** Begin PASSAGE GIVEN **
It was an exciting opportunity for me to taste and discuss these wines with other wine writers. IMG_5362

Manicardi “Vigna Ca del Fiore” DOC 2013 Lambrusco Grasparossa Castelvetro 100% Grasparossa. There are 2,600 plants per hectare and the training is cordon spurred. Fermentation and maceration is in temperature controlled stainless steel tanks. Second fermentation is by the Charmat method–cold maceration is in pressurized temperature controlled tanks and grapes must be stored under pressure and at 0ºC. This is a dry Lambrusco fruity and low in tannin, high in acidity which goes very well with the rich food of the Emilia region, such as cotechino, zampone, bolito misto, Parmigiano-Reggiano and prosciutto di Parma.
** End PASSAGE GIVEN **
DIRECTIVE 1: Translate this sentence from the Lambrusco tasting note into French: "Fermentation and maceration is in temperature controlled stainless steel tanks."
** Begin GIVEN INFORMATION **
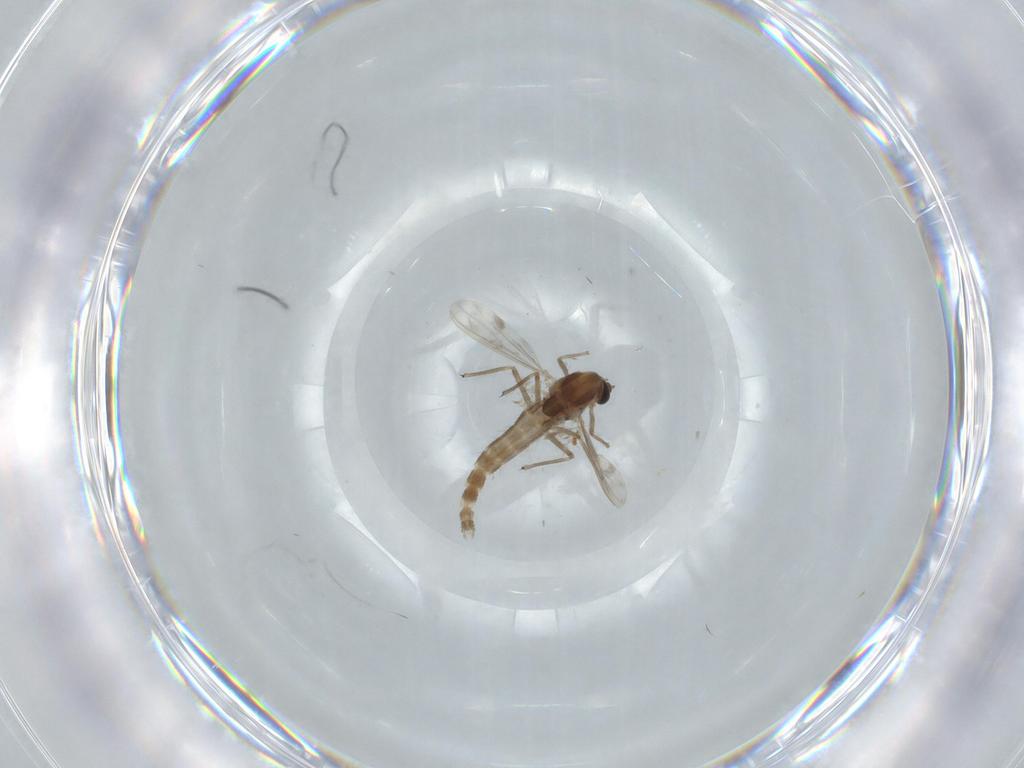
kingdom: Animalia
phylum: Arthropoda
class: Insecta
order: Diptera
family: Chironomidae
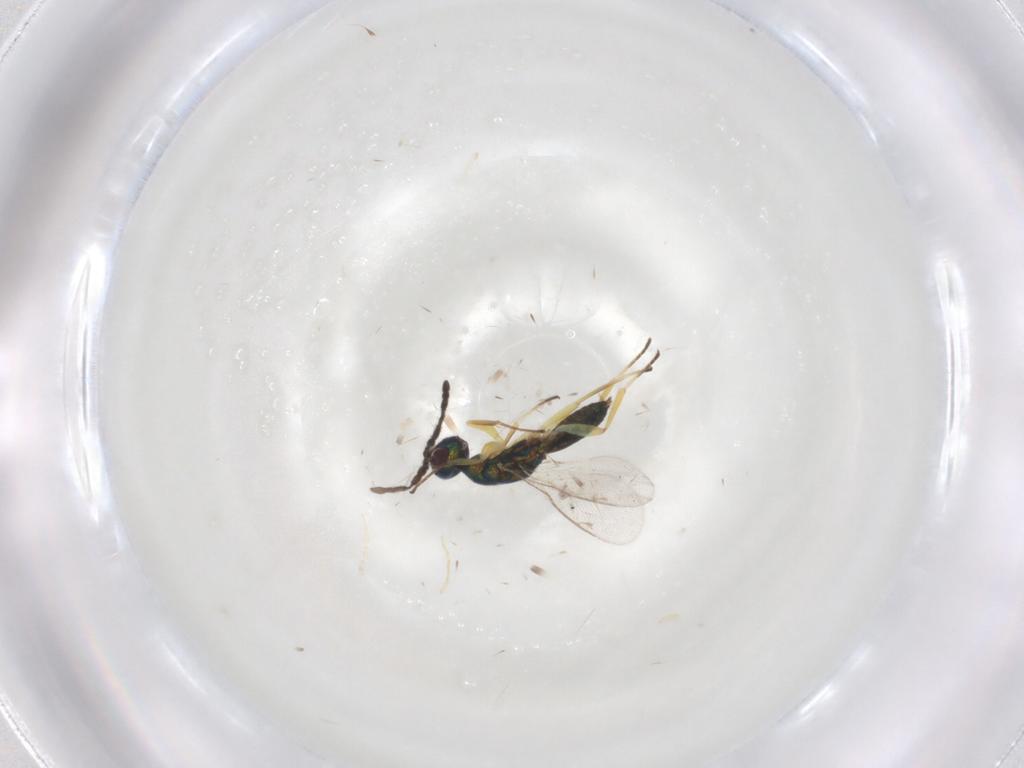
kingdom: Animalia
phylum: Arthropoda
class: Insecta
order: Hymenoptera
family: Eupelmidae
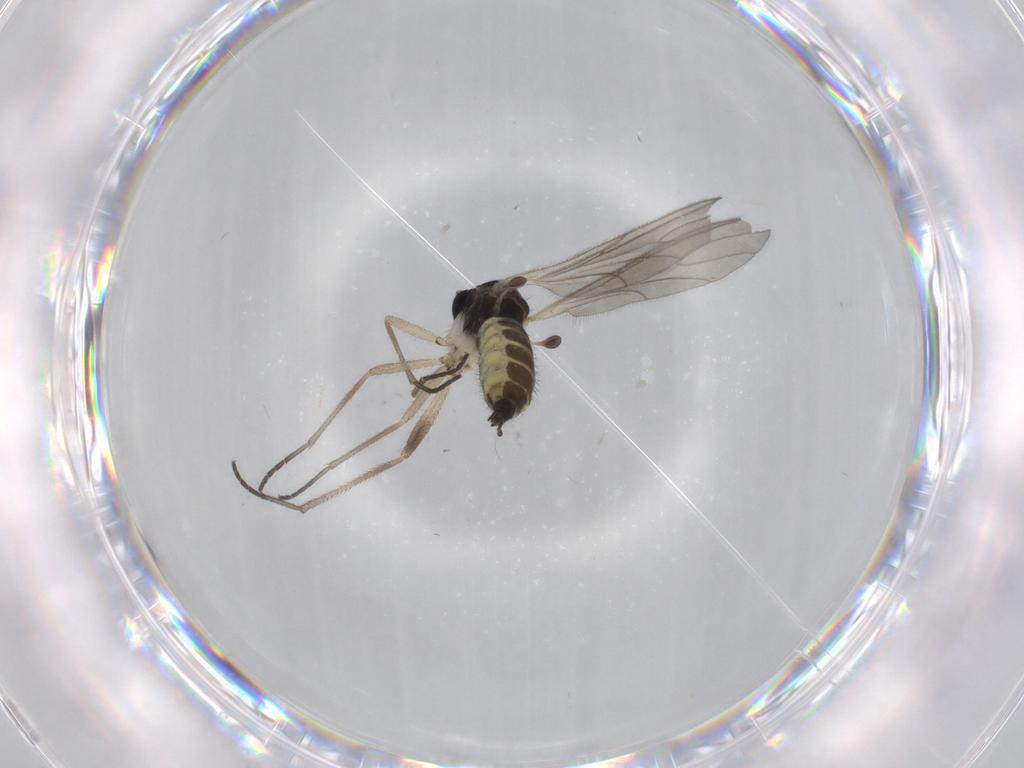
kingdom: Animalia
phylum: Arthropoda
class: Insecta
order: Diptera
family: Sciaridae
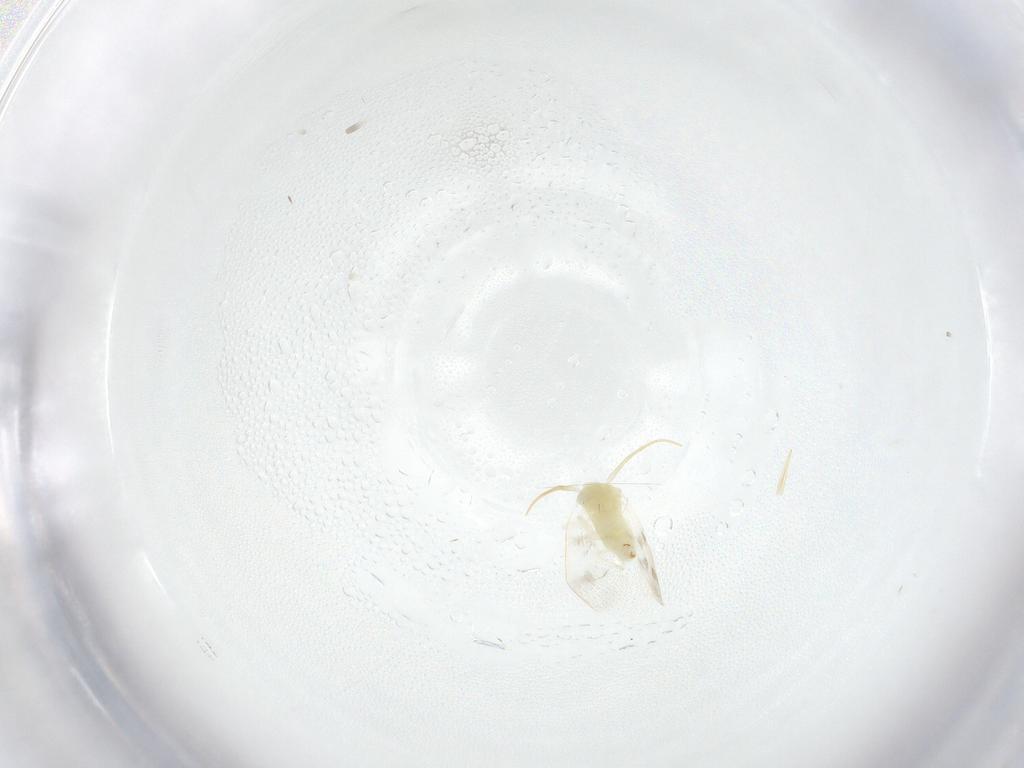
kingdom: Animalia
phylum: Arthropoda
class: Insecta
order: Hemiptera
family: Aleyrodidae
** End GIVEN INFORMATION **
DIRECTIVE 2: Reproduce all of the taxonomy rows verbatim, omitting the picture lines.

EXPECTED OUTPUT 1: La fermentation et la macération se font dans des cuves en acier inoxydable à température contrôlée.

EXPECTED OUTPUT 2:
kingdom: Animalia
phylum: Arthropoda
class: Insecta
order: Diptera
family: Chironomidae
kingdom: Animalia
phylum: Arthropoda
class: Insecta
order: Hymenoptera
family: Eupelmidae
kingdom: Animalia
phylum: Arthropoda
class: Insecta
order: Diptera
family: Sciaridae
kingdom: Animalia
phylum: Arthropoda
class: Insecta
order: Hemiptera
family: Aleyrodidae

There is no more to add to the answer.